Na avaliação da especialista, o marketing costuma ser responsabilizado por resultados que dependem de uma estrutura empresarial muito mais ampla.
"O marketing é uma ferramenta poderosa para acelerar o crescimento, mas ele potencializa aquilo que a empresa já construiu. Quando a base está fragilizada, qualquer investimento em divulgação tende a gerar frustração. Não porque o marketing não funciona, mas porque ele foi utilizado para resolver um problema que pertence à gestão."
Essa percepção foi construída ao longo dos anos de atendimento a empresas de diferentes segmentos. Segundo Vitória, um padrão passou a se repetir com frequência: empresários que procuravam soluções para aumentar as vendas, mas que, após um diagnóstico mais aprofundado, descobriam gargalos na gestão, na definição da proposta de valor, no processo comercial ou até na forma como conduziam o próprio negócio.
Método BASE
Foi dessa experiência prática que nasceu uma metodologia estruturada em quatro pilares: diagnóstico, para identificar os verdadeiros desafios da empresa; atitude, voltada ao fortalecimento da postura empreendedora e da capacidade de decisão; sentido, que trabalha posicionamento, propósito e direcionamento estratégico; e execução, etapa dedicada à implementação das ações necessárias para transformar planejamento em resultados.
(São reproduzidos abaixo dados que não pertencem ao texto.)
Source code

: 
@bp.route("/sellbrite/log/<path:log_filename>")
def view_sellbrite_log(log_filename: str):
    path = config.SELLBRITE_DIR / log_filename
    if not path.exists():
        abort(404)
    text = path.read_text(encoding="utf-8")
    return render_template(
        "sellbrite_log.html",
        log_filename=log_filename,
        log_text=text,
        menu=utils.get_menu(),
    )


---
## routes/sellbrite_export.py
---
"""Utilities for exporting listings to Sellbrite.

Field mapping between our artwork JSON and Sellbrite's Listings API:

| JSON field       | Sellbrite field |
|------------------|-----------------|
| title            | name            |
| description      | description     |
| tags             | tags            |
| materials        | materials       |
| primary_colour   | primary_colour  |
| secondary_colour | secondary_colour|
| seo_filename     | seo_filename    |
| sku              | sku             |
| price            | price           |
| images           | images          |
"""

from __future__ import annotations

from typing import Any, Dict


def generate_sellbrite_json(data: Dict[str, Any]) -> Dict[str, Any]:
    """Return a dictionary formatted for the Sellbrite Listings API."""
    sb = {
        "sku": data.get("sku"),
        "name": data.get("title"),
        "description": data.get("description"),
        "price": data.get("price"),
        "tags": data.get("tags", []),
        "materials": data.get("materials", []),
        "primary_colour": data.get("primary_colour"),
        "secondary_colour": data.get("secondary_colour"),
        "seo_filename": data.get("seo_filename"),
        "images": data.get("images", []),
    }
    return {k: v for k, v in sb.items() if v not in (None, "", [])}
Segundo Vitória Normandia, a busca por esse tipo de orientação tem crescido à medida que as empreendedoras compreendem que crescer exige muito mais do que presença nas redes sociais.
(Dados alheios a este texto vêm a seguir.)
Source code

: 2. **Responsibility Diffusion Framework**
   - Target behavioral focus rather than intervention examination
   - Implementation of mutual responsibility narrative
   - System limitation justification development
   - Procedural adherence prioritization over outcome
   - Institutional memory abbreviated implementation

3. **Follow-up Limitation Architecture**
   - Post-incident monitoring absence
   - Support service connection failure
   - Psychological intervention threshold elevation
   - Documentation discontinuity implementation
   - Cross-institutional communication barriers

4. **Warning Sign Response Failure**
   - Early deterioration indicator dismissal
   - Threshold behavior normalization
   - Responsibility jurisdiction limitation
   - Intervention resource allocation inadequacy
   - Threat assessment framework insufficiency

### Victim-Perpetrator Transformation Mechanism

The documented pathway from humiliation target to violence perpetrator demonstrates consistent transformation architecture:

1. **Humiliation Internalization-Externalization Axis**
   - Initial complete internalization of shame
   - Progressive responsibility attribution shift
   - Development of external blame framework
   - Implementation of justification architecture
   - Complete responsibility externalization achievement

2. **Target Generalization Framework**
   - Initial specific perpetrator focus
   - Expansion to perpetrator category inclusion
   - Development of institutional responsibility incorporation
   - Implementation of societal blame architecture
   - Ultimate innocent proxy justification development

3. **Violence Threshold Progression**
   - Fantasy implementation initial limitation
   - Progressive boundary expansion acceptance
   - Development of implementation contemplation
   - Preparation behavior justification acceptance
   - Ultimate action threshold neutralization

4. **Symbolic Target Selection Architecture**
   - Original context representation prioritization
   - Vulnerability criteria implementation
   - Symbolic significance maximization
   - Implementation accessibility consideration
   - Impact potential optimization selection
"O maior patrimônio de uma empresa não é apenas o produto ou o serviço que ela oferece. É a capacidade da empresária de entender o negócio como um todo, tomar decisões conscientes e construir processos consistentes. Quando essa base existe, o marketing deixa de ser uma tentativa de salvar a empresa e passa a impulsionar um crescimento que já começou dentro da gestão."
Essa experiência deu origem ao Método BASE, utilizado por Vitória nos processos de diagnóstico e desenvolvimento estratégico de empresárias. A metodologia também servirá de fundamento para uma mentoria em grupo lançada pela Click Conexão, reunindo mulheres que buscam fortalecer seus negócios antes de ampliar investimentos em comunicação e vendas.
BOX | Empreendedorismo feminino em números
Os desafios por trás do crescimento
• Mais de 2 milhões de pequenos negócios foram abertos por mulheres no Brasil em 2025, o maior número da série histórica do Sebrae.
• As mulheres já representam cerca de 42% das novas empresas formalizadas no país.
• 56% das empreendedoras apontam o marketing como uma das maiores dificuldades da gestão.
• 49% enfrentam desafios relacionados à organização financeira.
• 39% afirmam ter dificuldades para planejar o crescimento e estabelecer metas.
• Quase 50% convivem com sobrecarga mental ao conciliar empresa, família e vida pessoal.
Fontes: Sebrae Nacional e Sebrae Minas, com base em dados da Receita Federal e em pesquisa sobre empreendedorismo feminino.